Supplied passage -
The benchmark result is as below.

Intel i7 CPU (Quad Core)
Debug Mode

Scalar : 12ms
SSE Intrinsic : 5ms
SSE vector class : 38ms.

Release Mode

Scalar : 2ms
SSE Intrinsic : 1ms
SSE vector class : 1ms.
Core 2 Duo CPU (Dual Core)
Debug Mode

Scalar : 18ms
SSE Intrinsic : 5ms
SSE vector class : 57ms.

Release Mode

Scalar : 4ms
SSE Intrinsic : 1ms
SSE vector class : 1ms.

As the reader can see, the benchmark result for the SSE vector in debug build is very bad and is not acceptable for our demo application which animates the expanding circle on a interval of 30 milliseconds. The reason is probably because in debug build, the inline constructor and methods are not inline'd by the compiler. I work around it by always running the program in release mode. Afterall, it is a simple graphics program which does not need debugging, I figure out what is wrong by observing.

Now I begin to explain the previous code snippet.

Exercise 1 -
In the SSE benchmark passage, what time did the SSE vector class record on the Core 2 Duo CPU in Debug Mode?
Exercise 2 -
List every implementation that the SSE benchmark passage times on both CPUs.
Exercise 3 -
Write the next part of the SSE benchmark passage, continuing on from its last sentence.

Extracted entries -
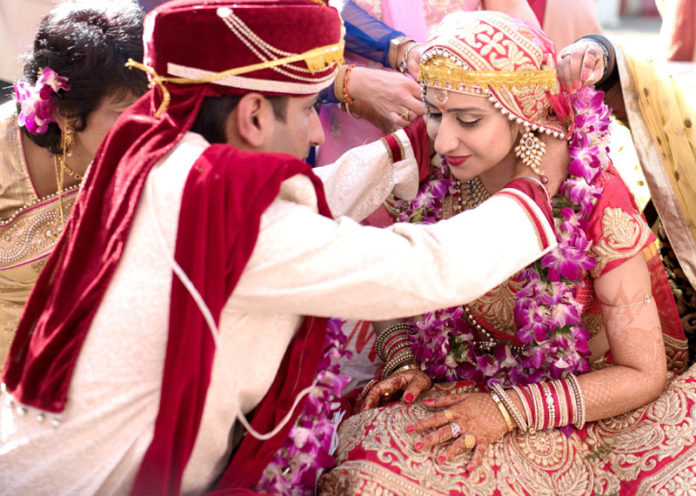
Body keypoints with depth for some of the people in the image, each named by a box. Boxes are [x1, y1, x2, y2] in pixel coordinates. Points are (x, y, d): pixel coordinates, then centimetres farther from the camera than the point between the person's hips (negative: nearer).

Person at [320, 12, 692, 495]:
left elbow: (643, 374, -13)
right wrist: (405, 367, -12)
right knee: (370, 452, -28)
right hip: (455, 395, 1)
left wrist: (507, 409, -21)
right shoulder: (428, 185, -9)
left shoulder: (596, 203, -19)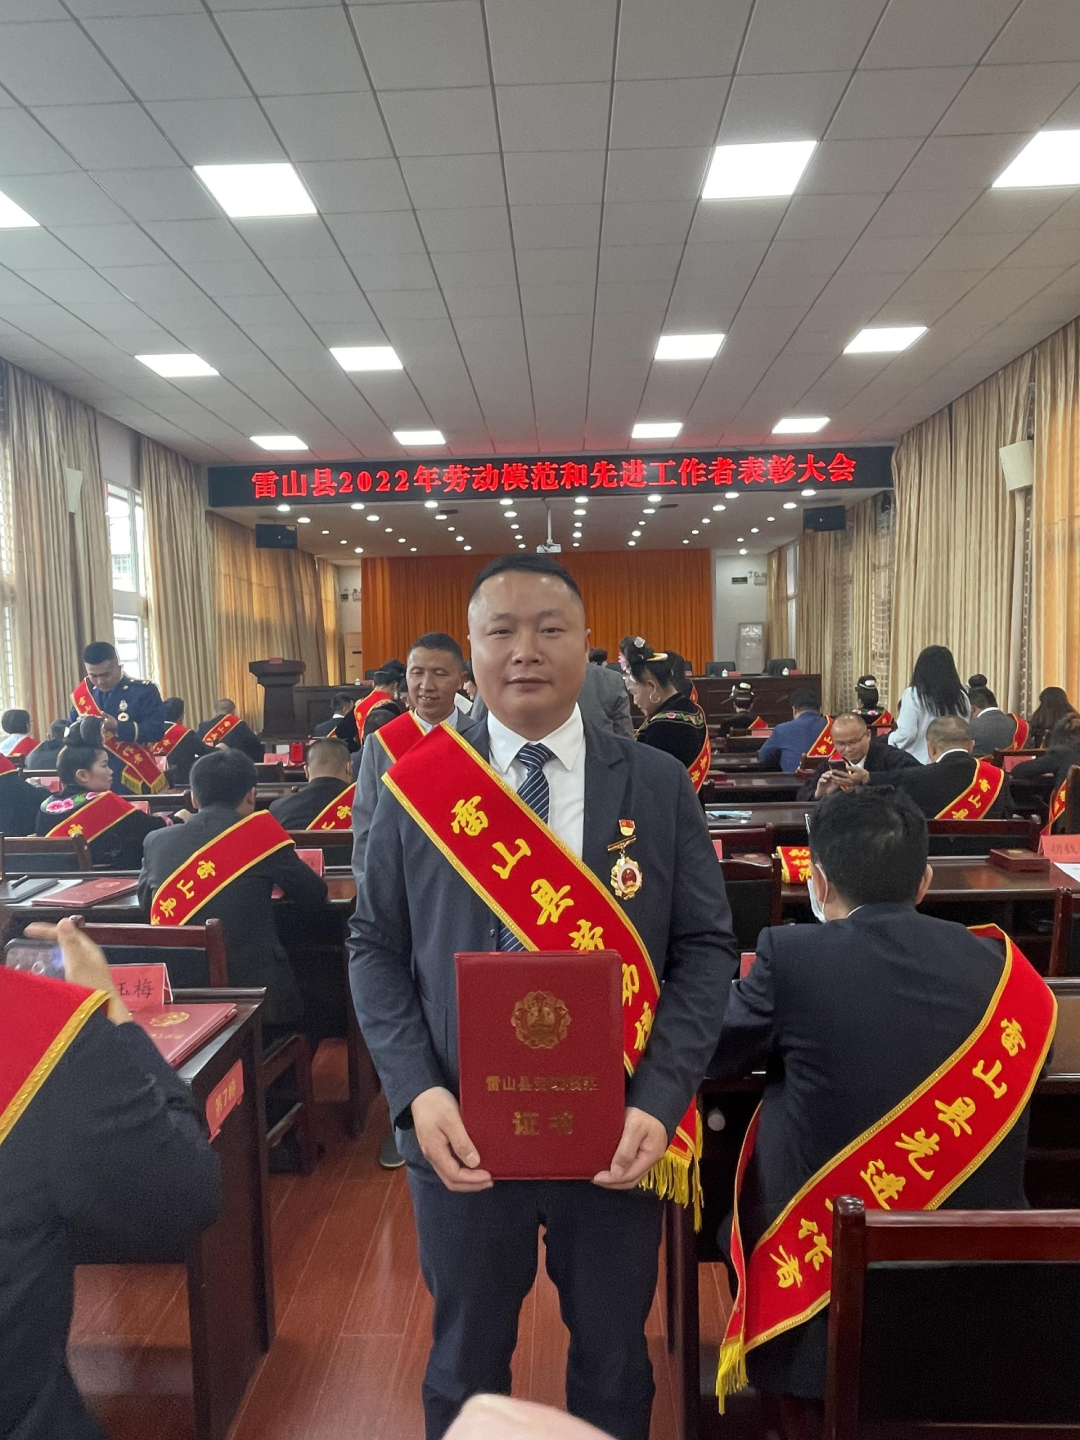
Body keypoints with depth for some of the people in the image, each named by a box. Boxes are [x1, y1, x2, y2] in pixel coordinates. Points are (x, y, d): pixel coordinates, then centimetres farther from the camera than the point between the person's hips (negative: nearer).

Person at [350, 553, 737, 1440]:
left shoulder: (659, 787, -5)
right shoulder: (416, 785, -5)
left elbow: (706, 948, -4)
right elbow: (376, 948, -1)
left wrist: (659, 1101, -15)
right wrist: (419, 1092, -13)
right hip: (462, 1131, 0)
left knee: (614, 1358, 23)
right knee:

Result 1 -
57ms

Result 2 -
Scalar, SSE Intrinsic, SSE vector class

Result 3 -
C++
float fPointX = 100.0f; // x coordinates of the circle center
float fPointY = 100.0f; // y coordinates of the circle center
float fRadius = 40.0f; // radius of the circle center

// vector of 4 x coordinates of the circle center
F32vec4 vecPointX(fPointX);
// vector of 4 y coordinates of the circle center
F32vec4 vecPointY(fPointY);
// vector of 4 radius of the circle center
F32vec4 vecRadius(fRadius);

This code merely initialize the 2 vector of X coordinates and Y coordinates of the circle center. The 3rd vector is circle radius.

C++
float fy=0.0f;
float fx=0.0f;

UINT color = 0xff00ff00;
for(UINT row = 0, fy=0.0f; row < bitmapDataCanvas.Height; row+=1, fy+=1.0f)
{
    for(col = 0, fx=0.0f; col < bitmapDataCanvas.Width; col+=4, fx+=4.0f)
    {
        // calculate the index of destination pixel array
        int index = row * stride + col;

        // vector of X coordinates of the 4 pixels, it is inverse of of little endian
        F32vec4 vecX(fx+3.0f, fx+2.0f, fx+1.0f, fx+0.0f);
        // vector of Y coordinates of the 4 pixels
        F32vec4 vecY((float)(fy));

This is a nested for loop. The outer loop iterates the rows while the inner loop iterates every 4 columns. vecX and vecY are the columns and rows of the pixels. You may have noticed that the float arguments to vecX constructor is reversed. This is due to little endianness of Intel processor. Below is what it looks like if they are not reversed.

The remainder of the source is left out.